By KIT BOND
In an op-ed column titled "Ethanol boondoggle" in the Sept. 20 Southeast Missourian, professor Michael Devaney of Southeast Missouri State University levels many criticisms about ethanol that are either highly misleading or, in some cases, patently false.
Specifically, Devaney claims that "credible studies" indicate ethanol requires more energy to produce than the energy it creates. He also states that, based on certain data, the U.S. Department of Agriculture was able to report that ethanol from corn is only "marginally efficient."
This claim is so preposterous that both the U.S. Department of Energy and the USDA have vehemently refuted it. According to a 2005 study by the Department of Energy's Argonne National Laboratory, ethanol generates 34 percent more energy than it takes to produce it. Therefore, clean-burning, renewable ethanol provides a positive net energy balance to our nation's energy supply.
This same DOE Argonne study indicates that it takes less fossil fuel energy to produce ethanol than it takes to produce gasoline. It takes 74 percent of fossil fuel energy to produce a unit of ethanol, while it takes 125 percent of fossil energy to produce a unit of gasoline.

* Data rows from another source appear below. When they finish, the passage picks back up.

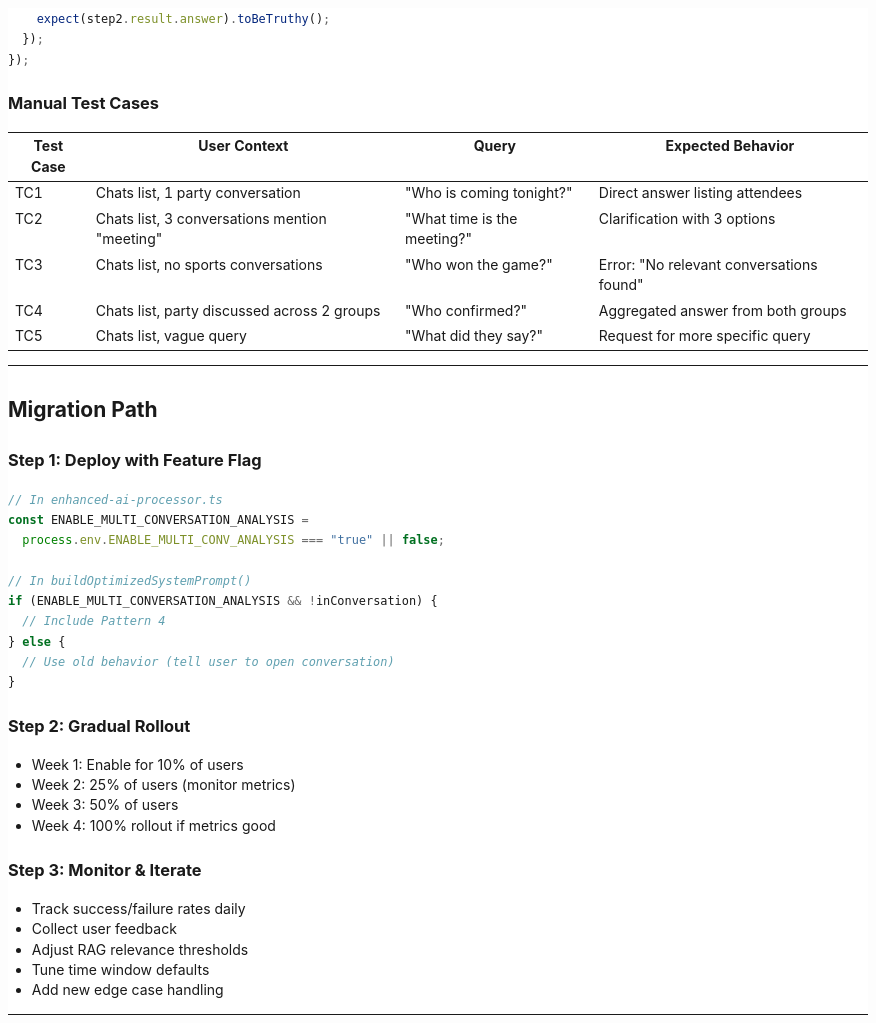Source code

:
 ```typescript
    expect(step2.result.answer).toBeTruthy();
  });
});
```

### Manual Test Cases

| Test Case | User Context | Query | Expected Behavior |
|-----------|--------------|-------|-------------------|
| TC1 | Chats list, 1 party conversation | "Who is coming tonight?" | Direct answer listing attendees |
| TC2 | Chats list, 3 conversations mention "meeting" | "What time is the meeting?" | Clarification with 3 options |
| TC3 | Chats list, no sports conversations | "Who won the game?" | Error: "No relevant conversations found" |
| TC4 | Chats list, party discussed across 2 groups | "Who confirmed?" | Aggregated answer from both groups |
| TC5 | Chats list, vague query | "What did they say?" | Request for more specific query |

---

## Migration Path

### Step 1: Deploy with Feature Flag
```typescript
// In enhanced-ai-processor.ts
const ENABLE_MULTI_CONVERSATION_ANALYSIS = 
  process.env.ENABLE_MULTI_CONV_ANALYSIS === "true" || false;

// In buildOptimizedSystemPrompt()
if (ENABLE_MULTI_CONVERSATION_ANALYSIS && !inConversation) {
  // Include Pattern 4
} else {
  // Use old behavior (tell user to open conversation)
}
```

### Step 2: Gradual Rollout
- Week 1: Enable for 10% of users
- Week 2: 25% of users (monitor metrics)
- Week 3: 50% of users  
- Week 4: 100% rollout if metrics good

### Step 3: Monitor & Iterate
- Track success/failure rates daily
- Collect user feedback
- Adjust RAG relevance thresholds
- Tune time window defaults
- Add new edge case handling

---
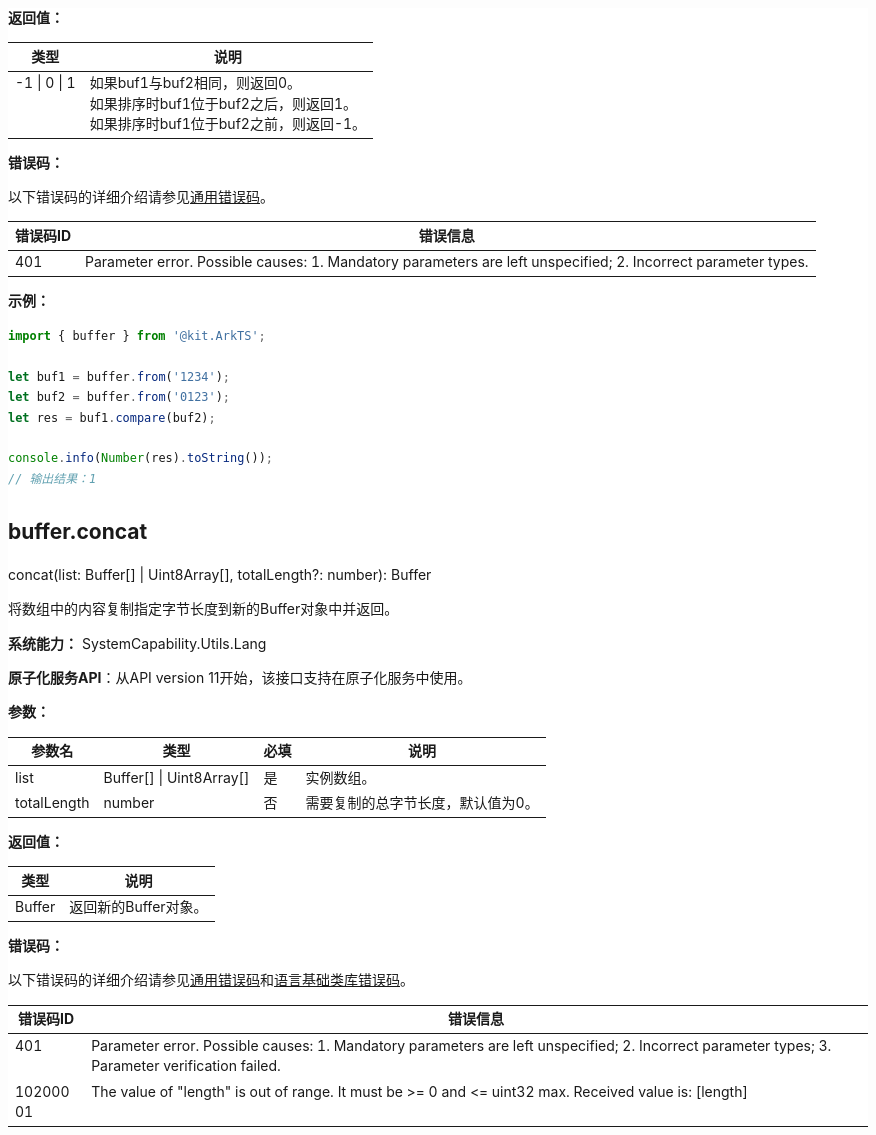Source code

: **返回值：**

| 类型 | 说明 |
| -------- | -------- |
| -1&nbsp;\|&nbsp;0&nbsp;\|&nbsp;1 | 如果buf1与buf2相同，则返回0。<br/>如果排序时buf1位于buf2之后，则返回1。<br/>如果排序时buf1位于buf2之前，则返回-1。 |

**错误码：**

以下错误码的详细介绍请参见[通用错误码](../errorcode-universal.md)。

| 错误码ID | 错误信息 |
| -------- | -------- |
| 401 | Parameter error. Possible causes: 1. Mandatory parameters are left unspecified; 2. Incorrect parameter types. |

**示例：**

```ts
import { buffer } from '@kit.ArkTS';

let buf1 = buffer.from('1234');
let buf2 = buffer.from('0123');
let res = buf1.compare(buf2);

console.info(Number(res).toString());
// 输出结果：1
```

## buffer.concat

concat(list: Buffer[] | Uint8Array[], totalLength?: number): Buffer

将数组中的内容复制指定字节长度到新的Buffer对象中并返回。

**系统能力：** SystemCapability.Utils.Lang

**原子化服务API**：从API version 11开始，该接口支持在原子化服务中使用。

**参数：**

| 参数名 | 类型 | 必填 | 说明 |
| -------- | -------- | -------- | -------- |
| list | Buffer[]&nbsp;\|&nbsp;Uint8Array[] | 是 | 实例数组。 |
| totalLength | number | 否 | 需要复制的总字节长度，默认值为0。 |

**返回值：**

| 类型 | 说明 |
| -------- | -------- |
| Buffer | 返回新的Buffer对象。 |

**错误码：**

以下错误码的详细介绍请参见[通用错误码](../errorcode-universal.md)和[语言基础类库错误码](errorcode-utils.md)。

| 错误码ID | 错误信息 |
| -------- | -------- |
| 401      | Parameter error. Possible causes: 1. Mandatory parameters are left unspecified; 2. Incorrect parameter types; 3. Parameter verification failed. |
| 10200001 | The value of "length" is out of range. It must be >= 0 and <= uint32 max. Received value is: [length] |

The DOE study is in addition to a 2004 analysis completed by the USDA that also concluded that ethanol produces significantly more energy than it takes to produce it.
In terms of the environmental benefits of ethanol, Devaney once again misses the mark.
Ethanol is one of the best tools we have to fight automobile air pollution. Gasoline containing 10 percent ethanol will reduce smog-generating emissions like carbon monoxide by 25 to 30 percent, soot particles by 50 percent and volatile organic compounds such as benzene by 7 percent. Of course, these benefits of ethanol are only important if one cares about fighting cancer, heart disease and carbon emissions.
|So the fact remains that whether it is produced from corn, other grains or biomass, ethanol production is an extremely energy-efficient process that has positive impact on the environment.|
Kit Bond is a U.S. senator from Missouri.